Atkinson: Except my experience with all of you is that you actually all do hear the same things. The argument against subjective reviewing, that it's just one man's opinion and there's no guarantee that it will concur with anyone else's, I do not think is true for this group of people, because you've all spent many years learning how to listen, and learning how to describe what you hear.

I think this is a trivial criticism of subjective reviewing in general. Provided that the people doing the subjective reviewing have taken that care. And have that experience. And these people who write for Stereophile, I'm convinced, have and do.

Norton: To return to measurements, a point I'd like to make is that the measurements are going to be made here in Santa Fe before the component is sent out to the reviewer. In general, that's the logistics I imagine for it. I, for one, wouldn't mind seeing the measurements but I don't want to see them early in the subjective evaluation process.

Atkinson: When Bob Harley and I were discussing this with Larry, we were all agreed that the measurements cannot be made available to the reviewer while he's doing his critical listening.

Olsher: A case in point was the Lazarus H1-A amplifier.
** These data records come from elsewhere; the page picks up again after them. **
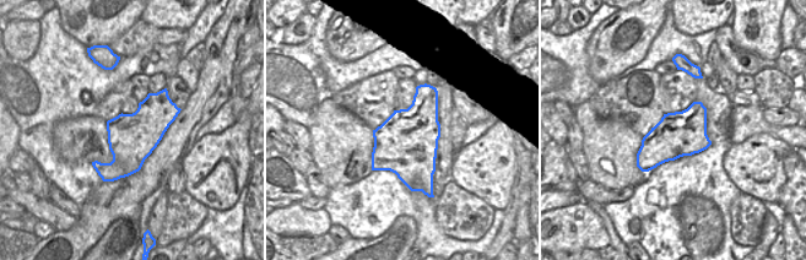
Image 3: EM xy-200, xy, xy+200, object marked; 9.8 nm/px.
{"act": "keep", "runs_along": {"pic": 2, "px": [[377, 190], [441, 64]]}, "found": "all the same cell"}

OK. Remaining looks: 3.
{"why": "two arms in line, one across", "act": "view", "view": "3d", "um": 3.5, "pic": 1, "at": [254, 258]}

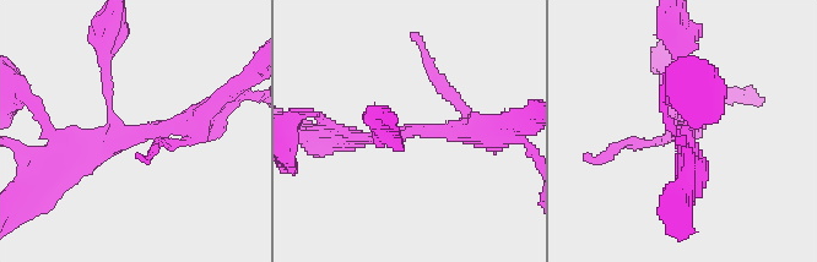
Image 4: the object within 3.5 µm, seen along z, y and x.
{"arms": 3, "arm_widths_nm": [100, 250, 300], "act": "view", "view": "em", "slice": "planes", "show": "tint", "pic": 4, "at": [128, 134]}

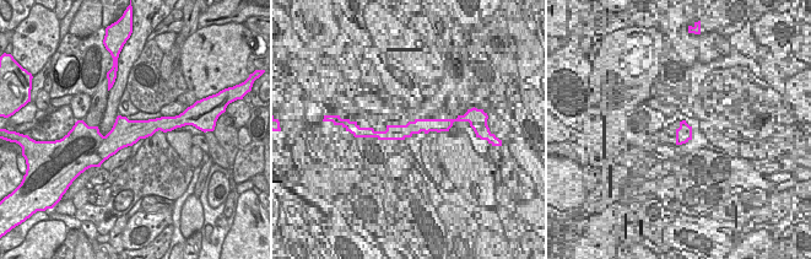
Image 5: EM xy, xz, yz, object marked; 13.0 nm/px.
{"act": "keep", "runs_along": {"pic": 5, "px": [[173, 125], [117, 139], [95, 133]]}, "found": "all the same cell"}

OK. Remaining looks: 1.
{"act": "done", "edits": [], "rest": "unchecked"}

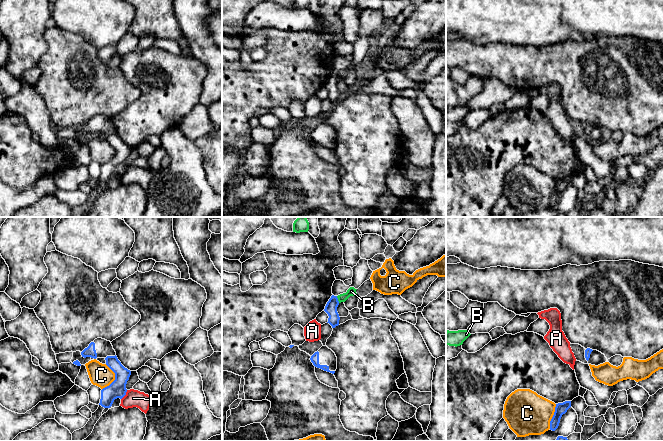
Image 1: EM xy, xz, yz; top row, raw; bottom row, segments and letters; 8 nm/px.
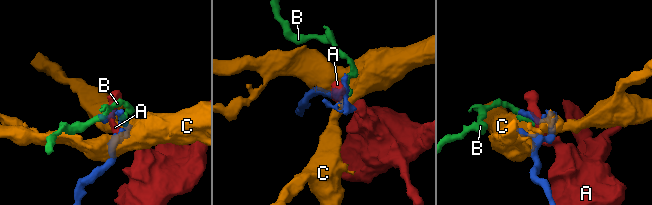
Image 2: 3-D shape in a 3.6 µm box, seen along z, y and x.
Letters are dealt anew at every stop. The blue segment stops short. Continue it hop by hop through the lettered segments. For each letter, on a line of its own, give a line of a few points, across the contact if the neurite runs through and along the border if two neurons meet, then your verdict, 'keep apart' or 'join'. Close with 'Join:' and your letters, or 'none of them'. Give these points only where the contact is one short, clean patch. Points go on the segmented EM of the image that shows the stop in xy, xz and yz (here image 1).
A: line xy (127, 390), (121, 399); keep apart
B: line xz (336, 296), (339, 302); keep apart
C: keep apart
Join: none of them

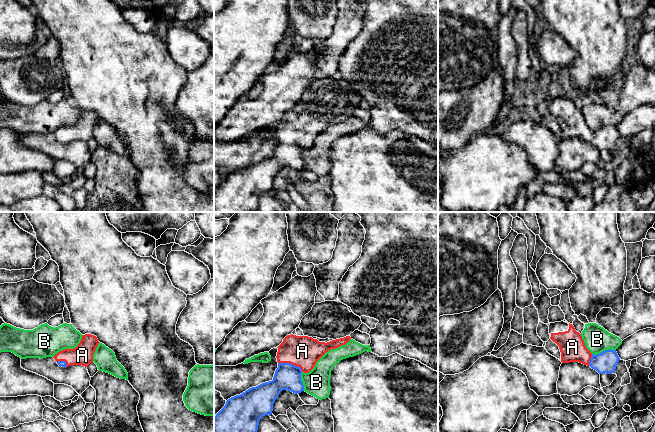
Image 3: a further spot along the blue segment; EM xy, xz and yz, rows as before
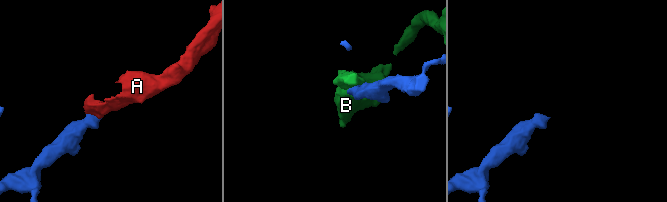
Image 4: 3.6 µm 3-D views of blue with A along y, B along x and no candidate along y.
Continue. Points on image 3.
A: line xz (287, 377), (291, 364), (302, 351); join
B: keep apart
Join: A

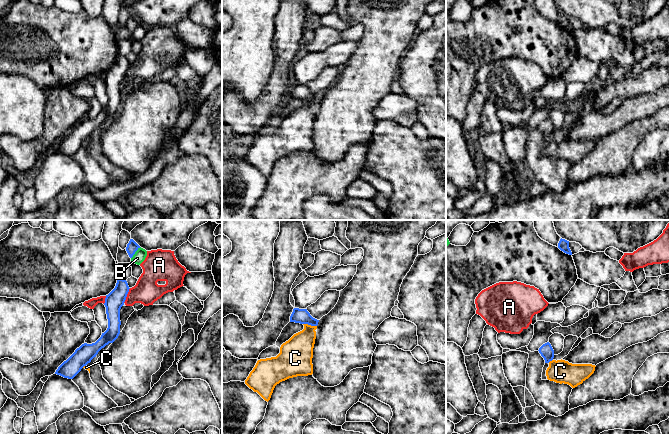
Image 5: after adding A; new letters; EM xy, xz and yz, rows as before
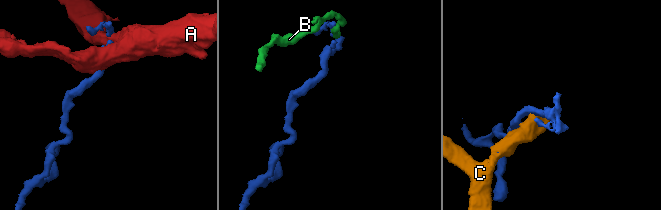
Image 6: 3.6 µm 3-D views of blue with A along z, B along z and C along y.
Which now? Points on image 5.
A: keep apart
B: line xy (140, 247), (131, 258); keep apart
C: line xz (303, 323), (316, 326); keep apart
Join: none of them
I mean, you wouldn't think that in this day and age a solid-state output stage would have an impedance of half an ohm. That's unusually high and you would expect to have a speaker/amplifier interaction that behooves you to try a number of different loads to try to get around that point. But if you don't know that before the fact—people think an amplifier is easy to review, just hook it in your system and listen. Well, that's not the whole story—if you don't try four or five loads, you don't know what's going on.